Exceptions to the Final Rule

The requirements of the Final Rule do not apply to: (i) non-compete clauses that are entered into pursuant to the bona fide sale of (a) an entity, (b) a person’s ownership interest in an entity, or (c) all or substantially all of an entity’s assets; (ii) causes of action related to non-compete clauses that accrued prior to the effective date; and (iii) situations in which a person has a good-faith basis to believe that the Final Rule does not apply to their non-compete clause.

Challenges to the Final Rule

Lawsuits

The viability of the Final Rule was subject to question even before its publication as the two dissenting commissioners expressed their view that the rulemaking exceeds congressional authorization. Shortly after the publication of the Final Rule, multiple lawsuits were filed, challenging the FTC’s authority to adopt and enforce this rule. The first lawsuit, brought by Ryan, LLC alleges the Final Rule contravenes the FTC Act, violates the Constitution, and is arbitrary and capricious. The second lawsuit, brought by the US Chamber of Commerce and other business associations alleges that the Final Rule exceeds the FTC’s authority under Section 5 of the FTC Act, that Section 5 of the FTC Act violates the Constitution, and that the FTC lacks the authority to make retroactive regulations, among other claims. Additional legal challenges to the Final Rule have been, and will likely continue to be, brought against the FTC. At a minimum, these legal challenges, if successful, may affect the effective date of the Final Rule, and have the potential to completely overturn the Final Rule.

Political Changes

The outcome of the 2024 presidential election will likely impact the Final Rule and its enforcement.  A new President would have the power to appoint a new FTC Chair and will eventually be able to nominate new FTC Commissioners to replace other Commissioners as their terms expire (no more than three Commissioners may be from the same political party), with the next Commissioner’s term expiring in 2025.  The Final Rule is also currently eligible for repeal by Congress under an expedited procedure provided through the Congressional Review Act (CRA).  Due to time constraints imposed by the CRA, however, the current Congress would likely have to be the legislative body to overturn this Final Rule and would have to act fast.

Interplay with State Law

Prior to the publication of the Final Rule, non-compete clauses were historically governed by state law. Most states still allow non-compete clauses subject to limitations, including restrictions on their scope, geography, and duration. However, some states, including California, North Dakota, Oklahoma, and Minnesota recently banned non-compete agreements prior to the enactment of the Final Rule. In the publication of the Proposed Rule, the FTC cited the existing state law bans on non-compete agreements as “natural experiments” of the impact that this law will have on the economy.  The recent trend among state legislatures has been to increasingly restrict non-competes (27 states have revised their non-compete statutes in the last five years – including Colorado).

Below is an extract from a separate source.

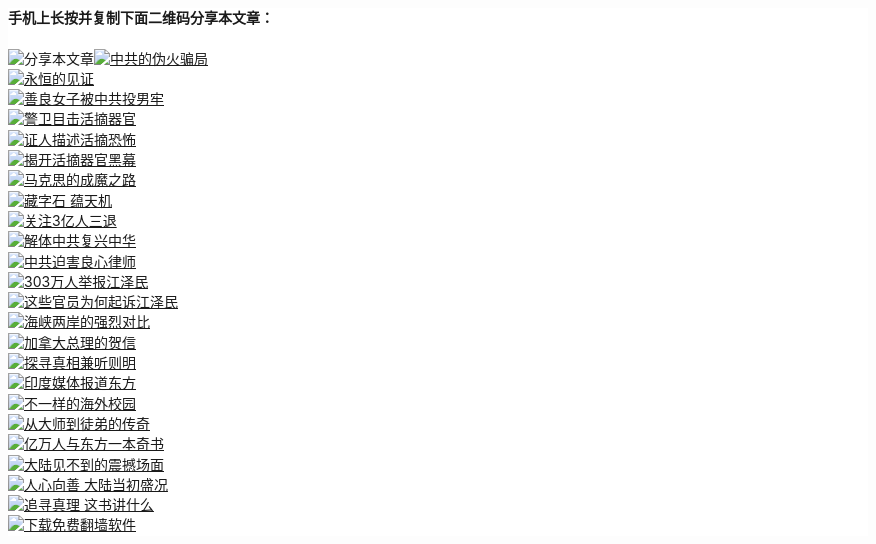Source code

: <strong>手机上长按并复制下面二维码分享本文章：</strong><br><br><img src="http://d1p1.ip.zn2.us/v.php?action=qrcode&url=/gb/19/12/15/n11723296.md%231" title="分享本文章"></td><td VALIGN=TOP><a href="/gb/16/1/21/n4622075.md?dfh#1" target="_blank"><img src="https://raw.githubusercontent.com/bpysaa243/djy/master/gb/300/wei-f1.jpg" title="中共的伪火骗局"  alt="中共的伪火骗局"></a><br><a href="https://github.com/bpysaa243/www/blob/master/README.md?dfh#9" target="_blank"><img src="https://raw.githubusercontent.com/bpysaa243/djy/master/gb/300/yong-h.jpg" title="永恒的见证"  alt="永恒的见证"></a><br><a href="/gb/13/9/29/n3974789.md?dfh#1" target="_blank"><img src="https://raw.githubusercontent.com/bpysaa243/djy/master/gb/300/shang-lnz.jpg" title="善良女子被中共投男牢"  alt="善良女子被中共投男牢"></a><br><a href="/gb/16/3/16/n4663449.md?dfh#1" target="_blank"><img src="https://raw.githubusercontent.com/bpysaa243/djy/master/gb/300/huo-z3.jpg" title="警卫目击活摘器官"  alt="警卫目击活摘器官"></a><br><a href="/gb/16/8/7/n8177641.md?dfh#1" target="_blank"><img src="https://raw.githubusercontent.com/bpysaa243/djy/master/gb/300/huo-z4.jpg" title="证人描述活摘恐怖"  alt="证人描述活摘恐怖"></a><br><a href="/gb/10/4/19/n2881569.md?dfh#1" target="_blank"><img src="https://raw.githubusercontent.com/bpysaa243/djy/master/gb/300/huo-z1.jpg" title="揭开活摘器官黑幕"  alt="揭开活摘器官黑幕"></a><br><a href="/gb/10/11/7/n3077476.md?dfh#1" target="_blank"><img src="https://raw.githubusercontent.com/bpysaa243/djy/master/gb/300/ma-ks.jpg" title="马克思的成魔之路"  alt="马克思的成魔之路"></a><br><a href="/gb/14/6/9/n4173977.md?dfh#1" target="_blank"><img src="https://raw.githubusercontent.com/bpysaa243/djy/master/gb/300/chang-zs.jpg" title="藏字石 蕴天机"  alt="藏字石 蕴天机"></a><br><a href="/gb/18/5/10/n10381511.md?dfh#1" target="_blank"><img src="https://raw.githubusercontent.com/bpysaa243/djy/master/gb/300/st1.jpg" title="关注3亿人三退"  alt="关注3亿人三退"></a><br><a href="/gb/18/3/21/n10237682.md?dfh#1" target="_blank"><img src="https://raw.githubusercontent.com/bpysaa243/djy/master/gb/300/jie-t.jpg" title="解体中共复兴中华"  alt="解体中共复兴中华"></a><br><a href="/gb/9/2/9/n2422991.md?dfh#1" target="_blank"><img src="https://raw.githubusercontent.com/bpysaa243/djy/master/gb/300/gao-zs.jpg" title="中共迫害良心律师"  alt="中共迫害良心律师"></a><br><a href="/gb/18/12/9/n10900044.md?dfh#1" target="_blank"><img src="https://raw.githubusercontent.com/bpysaa243/djy/master/gb/300/sj1.jpg" title="303万人举报江泽民"  alt="303万人举报江泽民"></a><br><a href="/gb/18/8/28/n10672014.md?dfh#1" target="_blank"><img src="https://raw.githubusercontent.com/bpysaa243/djy/master/gb/300/sj2.jpg" title="这些官员为何起诉江泽民"  alt="这些官员为何起诉江泽民"></a><br><a href="/gb/8/12/18/n2367165.md?dfh#1" target="_blank"><img src="https://raw.githubusercontent.com/bpysaa243/djy/master/gb/300/liangan.jpg" title="海峡两岸的强烈对比"  alt="海峡两岸的强烈对比"></a><br><a href="/gb/15/12/10/n4593139.md?dfh#1" target="_blank"><img src="https://raw.githubusercontent.com/bpysaa243/djy/master/gb/300/jia-ndzl.jpg" title="加拿大总理的贺信"  alt="加拿大总理的贺信"></a><br><a href="/gb/11/6/17/n3289382.md?dfh#1" target="_blank"><img src="https://raw.githubusercontent.com/bpysaa243/djy/master/gb/300/xiao-wd.jpg" title="探寻真相兼听则明"  alt="探寻真相兼听则明"></a><br><a href="/gb/18/10/27/n10812623.md?dfh#1" target="_blank"><img src="https://raw.githubusercontent.com/bpysaa243/djy/master/gb/300/yindu.jpg" title="印度媒体报道东方"  alt="印度媒体报道东方"></a><br><a href="/gb/18/6/9/n10469652.md?dfh#1" target="_blank"><img src="https://raw.githubusercontent.com/bpysaa243/djy/master/gb/300/xie-j.jpg" title="不一样的海外校园"  alt="不一样的海外校园"></a><br><a href="/gb/7/4/5/n1669415.md?dfh#1" target="_blank"><img src="https://raw.githubusercontent.com/bpysaa243/djy/master/gb/300/li-up.jpg" title="从大师到徒弟的传奇"  alt="从大师到徒弟的传奇"></a><br><a href="/gb/17/5/26/n9191512.md?dfh#1" target="_blank"><img src="https://raw.githubusercontent.com/bpysaa243/djy/master/gb/300/zfl2.jpg" title="亿万人与东方一本奇书"  alt="亿万人与东方一本奇书"></a><br><a href="/gb/13/11/27/n4020290.md?dfh#1" target="_blank"><img src="https://raw.githubusercontent.com/bpysaa243/djy/master/gb/300/zhen-h.jpg" title="大陆见不到的震撼场面"  alt="大陆见不到的震撼场面"></a><br><a href="/gb/15/7/17/n4482910.md?dfh#1" target="_blank"><img src="https://raw.githubusercontent.com/bpysaa243/djy/master/gb/300/dalu-sk.jpg" title="人心向善 大陆当初盛况"  alt="人心向善 大陆当初盛况"></a><br><a href="/gb/19/1/5/n10955468.md?dfh#1" target="_blank"><img src="https://raw.githubusercontent.com/bpysaa243/djy/master/gb/300/zfl1.jpg" title="追寻真理 这书讲什么"  alt="追寻真理 这书讲什么"></a><br><a href="https://github.com/bannedbook/fanqiang/wiki" target="_blank"><img src="https://raw.githubusercontent.com/bpysaa243/djy/master/gb/300/fq1.jpg" title="下载免费翻墙软件"  alt="下载免费翻墙软件"></a><br></td></tr></table>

The passage of the Final Rule does not limit the enforcement of state laws that restrict non-compete covenants, provided that they do not conflict with the Final Rule.  In instances where state law does conflict with the Final Rule, the Final Rule will apply. Further, where state law provides stricter limitations on non-compete clauses that do not directly conflict with the Final Rule, the state law will apply.

Conclusion

While the Final Rule has potential to bring extensive change to the non-compete landscape, the true outcome will be unclear pending the ongoing legal challenges and possible political changes.  We will continue to monitor the Final Rule and the relevant challenges as they continue to play out.  In the meantime, employers are encouraged to be prepared for the Final Rule to take effect, take stock of their existing non-compete agreements, review and potentially refine their processes for departing employees, and otherwise revisit ways to increase employee loyalty and retention.